Sadece onun değil, tüm kurumların güven tazelemesi lazım. Başka çıkış yok.

İçeride de, dışarıda da kavgaya son vermek gerekir. Dış politikanın tepeden tırnağa gözden geçirilip yenilenmesi gerekir.

Gerekli olanlar listesi o kadar uzun ki... Yıllardır dillendiriliyor ama iktidarın bir kulağından girip bir kulağından çıkıyor.

Güven olmayınca eline beş kuruş fazla para geçen koşa koşa dolar alıyor, Euro alıyor. İspatı: Bu yıl döviz mevduat hesapları 34.5 milyar dolar artarak 230 milyar dolara çıkmış.
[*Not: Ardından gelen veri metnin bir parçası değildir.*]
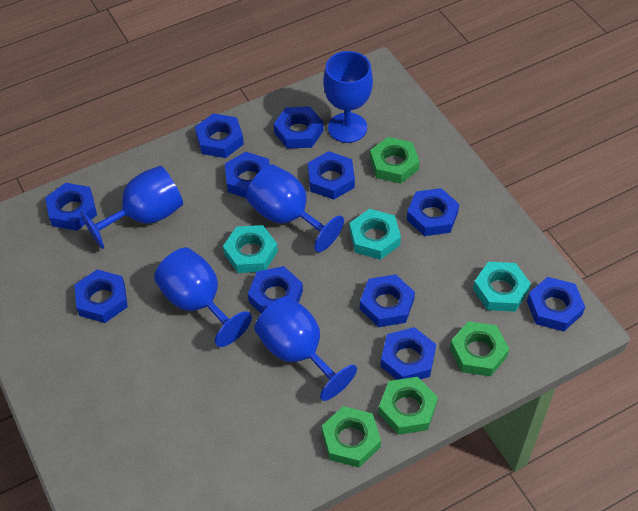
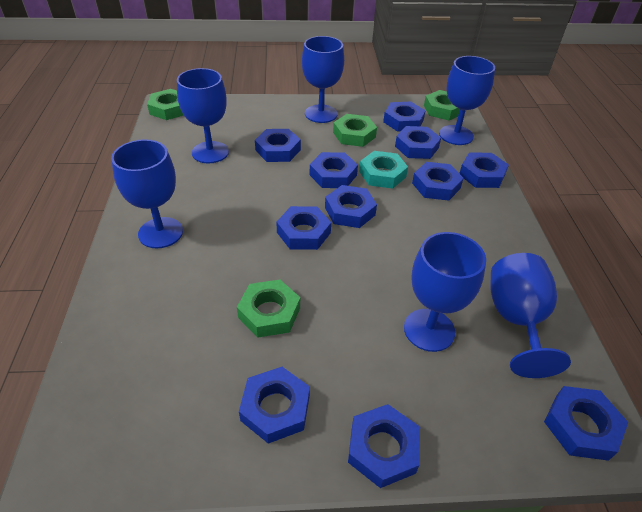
blue goblet: [80,166,183,249] [154,247,252,347] [246,164,344,252] [254,296,357,401] [323,51,373,143] = 5 -> [111,139,183,248] [177,68,229,163] [302,36,344,123] [404,232,486,352] [439,56,495,145] [490,253,571,378] = 6
turquoise nut: [223,225,278,273] [349,209,401,260] [473,262,531,312] = 3 -> [359,151,408,189] = 1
Kafa yormamız gereken soru şu: Bu para nasıl çözülür, yabancı yatırımcı nasıl gelir?.

İktidar bunun yanıtını biliyor da, hayata geçirmek işine gelmiyor. Çünkü hayata geçirse kendi kurduğu sistemden taviz vermek anlamına gelecek.

Veya sistemi/rejimi değiştirmekle sonuçlanacak.

O dönemi en iyi Babacan bilir. Çünkü ekonominin direksiyonuna Kemal Derviş'ten sonra oturan kişiydi. Türkiye 2001 yılında tarihinin en büyük krizini yaşamıştı. Gerçi, 2020 krizi 2001 krizini katladı.

Derviş ülkeyi krizden çıkarmak için ne yaptı?

Merkez Bankası özerk olacak dedi. Bağımsız kurumlar oluşturdu; sermaye piyasası gibi, BDDK gibi, enerji kurulu gibi. Kamu bankalarının görev zararı altında siyasete alet edilmesine veya hortumlanmasına son verilecek dedi.

 Kısaca siyaset elini eteğini ekonominin / piyasaların üzerinden çekmesini istedi.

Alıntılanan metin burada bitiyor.